> About this exercise: Reproduce word for word the part of the forum thread below about the safe withdrawal rate that runs from "Posted: Wed Oct 09, 2019 9:32" to "to thirty years.".
━━━ Passage for review
Posted: Wed Oct 09, 2019 9:02 pm
by Phenom01
When calculating the amount of money needed for early retirement, do you need to account for inflation? Let say if my current annual expenses are $40k. $40k x 25 = $1M. Does that mean I would need $1M at retirement to maintain a $40k/year lifestyle? Or do I need to adjust that $1M for inflation?

Re: Question about the Safe Withdraw Rate rule

Posted: Wed Oct 09, 2019 9:05 pm
by antiqueman
You should adjust for inflation.

Re: Question about the Safe Withdraw Rate rule

Posted: Wed Oct 09, 2019 9:13 pm
by Phenom01
so $40K + (1.03) ^ 25 = $83,751? Assuming I want to retire in 25 years, I would need $80,751 x 25 = $2,093,777.93?

Re: Question about the Safe Withdraw Rate rule

Posted: Wed Oct 09, 2019 9:27 pm
by RickBoglehead
Phenom01 wrote:
Wed Oct 09, 2019 9:13 pm
so $40K + (1.03) ^ 25 = $83,751? Assuming I want to retire in 25 years, I would need $80,751 x 25 = $2,093,777.93?
Yes.

Re: Question about the Safe Withdraw Rate rule

Posted: Wed Oct 09, 2019 9:32 pm
by Phineas J. Whoopee
It isn't so much a rule as an empirical observation about the past. The test was how much one could withdraw from their portfolio, using an initial percentage (which worked out to be 4%), subsequently adjusted for inflation each year - that is, not 4% of portfolio, but 4% of initial portfolio value then each year, in dollar amount, adjusted for inflation - which did not, in a mixed stock / bond portfolio, entirely deplete the value to zero prior to thirty years.

It is not a way to preserve a portfolio beyond thirty years, just an observation about the most disadvantageous thirty-year studied period from the past that would not have gone to zero prior to that point. In many other studied periods a lot would have been left over.

So, yes, it is adjusted for inflation, but only based on the dollar amount of the first year's withdrawal.
━━━━━━
━━━ Information supplied
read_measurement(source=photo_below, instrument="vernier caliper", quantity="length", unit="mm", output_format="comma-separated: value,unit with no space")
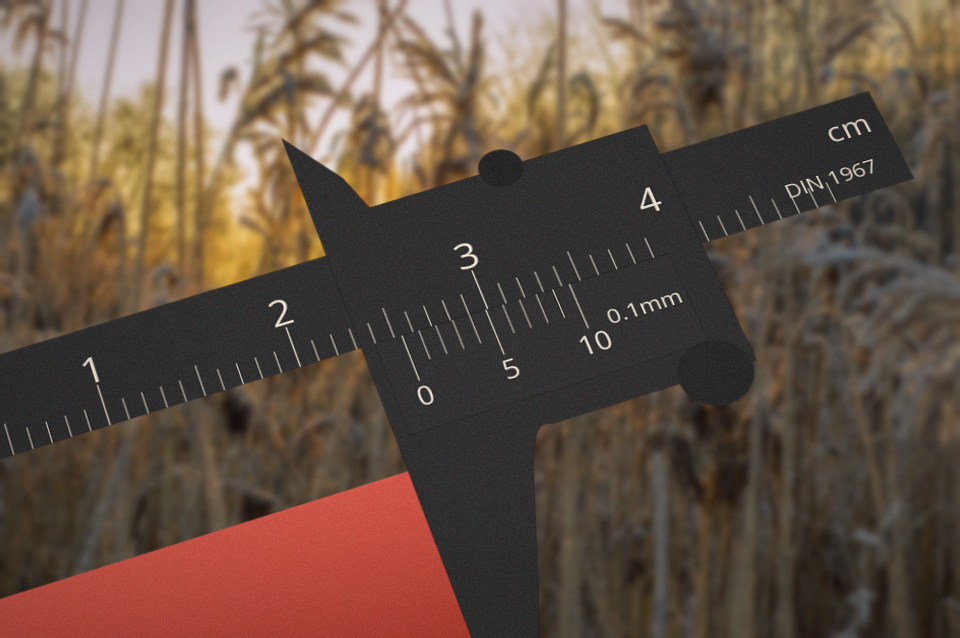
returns 25.4,mm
━━━━━━
> Written reply:
Posted: Wed Oct 09, 2019 9:32 pm
by Phineas J. Whoopee
It isn't so much a rule as an empirical observation about the past. The test was how much one could withdraw from their portfolio, using an initial percentage (which worked out to be 4%), subsequently adjusted for inflation each year - that is, not 4% of portfolio, but 4% of initial portfolio value then each year, in dollar amount, adjusted for inflation - which did not, in a mixed stock / bond portfolio, entirely deplete the value to zero prior to thirty years.